Task to carry out: Write out the lines below as a numbered list, skipping any blank lines and leaving the pictures out.

Data listing:
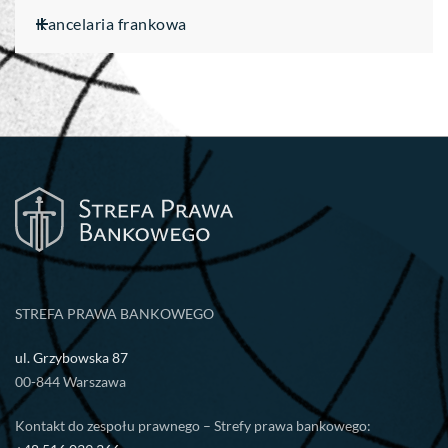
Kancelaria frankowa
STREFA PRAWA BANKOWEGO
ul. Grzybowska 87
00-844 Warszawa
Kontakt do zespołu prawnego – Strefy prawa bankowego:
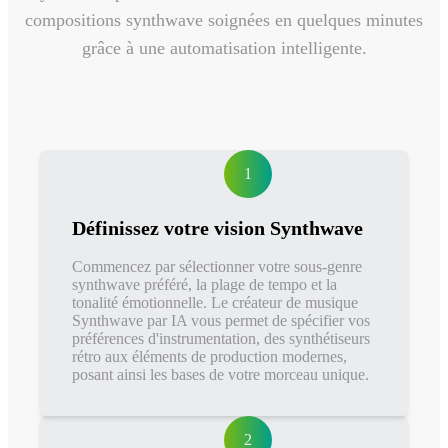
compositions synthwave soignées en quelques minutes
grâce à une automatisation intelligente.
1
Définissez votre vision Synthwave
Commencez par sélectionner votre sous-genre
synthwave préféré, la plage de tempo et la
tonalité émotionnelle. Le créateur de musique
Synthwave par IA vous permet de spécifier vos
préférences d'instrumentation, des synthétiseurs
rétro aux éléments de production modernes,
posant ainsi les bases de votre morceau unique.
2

Written reply:
1. Kancelaria frankowa
2. STREFA PRAWA BANKOWEGO
3. ul. Grzybowska 87
4. 00-844 Warszawa
5. Kontakt do zespołu prawnego – Strefy prawa bankowego:
6. compositions synthwave soignées en quelques minutes
7. grâce à une automatisation intelligente.
8. 1
9. Définissez votre vision Synthwave
10. Commencez par sélectionner votre sous-genre
11. synthwave préféré, la plage de tempo et la
12. tonalité émotionnelle. Le créateur de musique
13. Synthwave par IA vous permet de spécifier vos
14. préférences d'instrumentation, des synthétiseurs
15. rétro aux éléments de production modernes,
16. posant ainsi les bases de votre morceau unique.
17. 2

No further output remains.